Il 1 marzo scorso il Tar ha accolto l’istanza cautelare della concessionaria della rete Netwin Italia e precedentemente quella di Codere Italia.

Il numero complessivo delle macchine da disintallare, così come prevede la legge, è stato conteggiato sulla base del parco esistente al 31 dicembre 2016: all’epoca erano istallate circa 400mila slot, dopo la prevista riduzione del 35% si arriverà a una rete di 265mila.

Con il decreto attuativo del luglio 2017, l’Aams ha invece stabilito che ciascun concessionario avrebbe dovuto dismettere il 35 per cento dei nulla osta detenuti, prendendo come riferimento il paniere controllato nel settembre 2017. In sostanza il numero di nulla osta complessivi, in questo lasso di tempo, è rimasto contingentato, ma le quote di mercato dei singoli operatori sono variate. Alcuni concessionari, come Netwin Italia e Codere, in questo lasso di tempo avevano incrementato la loro quota di mercato.

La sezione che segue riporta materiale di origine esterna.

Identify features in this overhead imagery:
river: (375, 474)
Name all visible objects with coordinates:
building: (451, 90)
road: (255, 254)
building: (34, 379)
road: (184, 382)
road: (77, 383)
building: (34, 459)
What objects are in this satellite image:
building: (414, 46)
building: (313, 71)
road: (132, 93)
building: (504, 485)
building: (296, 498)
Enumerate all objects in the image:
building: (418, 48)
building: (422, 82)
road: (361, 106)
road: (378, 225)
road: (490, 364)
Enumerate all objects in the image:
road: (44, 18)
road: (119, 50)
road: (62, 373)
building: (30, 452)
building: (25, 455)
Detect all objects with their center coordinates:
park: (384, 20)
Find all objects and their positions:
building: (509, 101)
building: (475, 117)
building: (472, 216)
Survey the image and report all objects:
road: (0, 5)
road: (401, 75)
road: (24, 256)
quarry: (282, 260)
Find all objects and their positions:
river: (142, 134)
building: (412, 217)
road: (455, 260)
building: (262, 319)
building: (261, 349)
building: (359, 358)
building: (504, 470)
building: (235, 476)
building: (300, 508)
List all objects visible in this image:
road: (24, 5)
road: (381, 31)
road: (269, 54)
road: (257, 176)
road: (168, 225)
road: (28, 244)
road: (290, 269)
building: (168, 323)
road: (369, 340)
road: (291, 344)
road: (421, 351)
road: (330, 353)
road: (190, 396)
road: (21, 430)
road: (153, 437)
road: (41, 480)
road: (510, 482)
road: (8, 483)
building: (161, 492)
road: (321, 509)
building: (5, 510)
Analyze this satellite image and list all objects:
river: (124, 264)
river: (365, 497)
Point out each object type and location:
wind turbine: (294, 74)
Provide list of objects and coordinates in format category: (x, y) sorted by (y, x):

I giudici, nell’ordinanza del 1 marzo scorso, hanno ritenuto che “nella specie sussistono le condizioni per disporre, nelle more della celebrazione della camera di consiglio, l’accoglimento dell’istanza anzidetta con riguardo alla disposta dismissione dei nulla osta acquisiti dalla ricorrente in data anteriore al 31 dicembre 2017”.

La trattazione collegiale alla camera di consiglio è quindi fissata per domani 21 marzo 2018.